Pengembangan populasi sapi juga diimbangi dengan pemberdayaan peternak yang dilaksanakan melalui Program Sarjana Membangun Desa (SMD), di mana satu kelompok ternak mendapat bimbingan satu sarjana bidang peternakan berikut bantuan bibit sapi, kandang dan pakan senilai Rp 325 juta perkelompok. Program SMD dilaksanakan sejak tahun 2007. Hingga tahun 2010 telah disebar 1.510 SMD dengan bantuan dana yang sudah dikucurkan mencapai Rp 490,75 miliar. Keberadaan SMD memperkuat peran para penyuluh peternakan yang ada di desa-desa di mana hingga tahun 2010 berjumlah 27.922 penyuluh.

Pangan & Hortikultura
Beda lagi dengan kondisi di luar peternakan.
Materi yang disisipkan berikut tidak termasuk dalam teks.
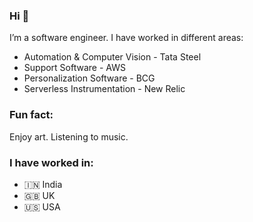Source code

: ### Hi 👋
I’m a software engineer. I have worked in different areas:
* Automation & Computer Vision - Tata Steel
* Support Software - AWS
* Personalization Software - BCG
* Serverless Instrumentation - New Relic

### Fun fact:
Enjoy art. Listening to music. 

### I have worked in:
- 🇮🇳 India 
- 🇬🇧 UK 
- 🇺🇸 USA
Asosiasi Produsen Perbenihan Hortikultura Indonesia (Hortindo) meminta pemerintah kembali menyalurkan kredit usaha tani berbunga rendah untuk mengembangkan pertanian hortikultura. Penyaluran kredit usaha tani itu juga harus disertai dengan pendampingan agar dapat berputar dan kembali dengan baik.            
"Pemerintah jangan trauma dengan kegagalan kredit usaha tani di masa lalu dan enggan menyalurkan kredit pertanian yang baru. Kredit usaha tani tanpa agunan diperlukan untuk mengembangkan pertanian hortikultura Indonesia, agar petani Indonesia mampu memenuhi kebutuhan dalam negeri dan tidak kalah dengan produk impor," kata Tantono Subagyo, salah satu deklarator pendirian Hortindo, seusai kongres pertama di Jakarta.            
Tantono, yang juga Manager Hubungan Pemerintah dan Regulator PT Syngenta Indonesia, mengatakan, saat ini banyak BPR menyediakan kredit tanpa agunan, tetapi bunganya mencapai 36 persen sampai 60 persen per tahun. “Bunga itu jelas sangat memberatkan para petani,” tegasnya.            
Trauma penyaluran KUT ditandai dengan terbitnya Surat Keputusan Bersama antara Menteri Pertanian dan Menteri Koperasi tanggal 13 Oktober 1999 yang memutuskan bahwa komoditas hortikultura tidak lagi termasuk ke dalam penyaluran KUT MT 1999/2000. Penghentian KUT untuk komoditas hortikultura juga tercermin dari Surat Menteri Koordinator Bidang Ekonomi, Keuangan dan Industri pada tanggal 23 September 1999 yang ditujukan kepada Gubernur BI, Menteri Keuangan, Menteri Pertanian dan Menteri Koperasi.
Menanggapi hal tersebut, Witono Adiyoga dan Rofik Sinung-Basuki, Balai Penelitian Tanaman Sayuran, Lembang -- melalui publikasinya di sebuah situs -- menyatakan, bahwa Beberapa kemungkinan yang melatar-belakangi pengambilan keputusan ini adalah ketersediaan dana yang relatif terbatas sehingga penetapan skala prioritas perlu dilakukan, dan keragaan skim kredit -- distribusi dan tingkat pengembalian -- yang meleset jauh di luar rencana.**

10 Bank Penyalur KUPS

Bank Umum :
Bank BRI, Mandiri, BNI, Bukopin, Bank Syariah Mandiri,

Bank Pembangunan Daerah (BPD) :
BPD Jateng, BPD DIY, BPD Jatim, BPD Sumut, dan Bank Nagari Sumatera Barat.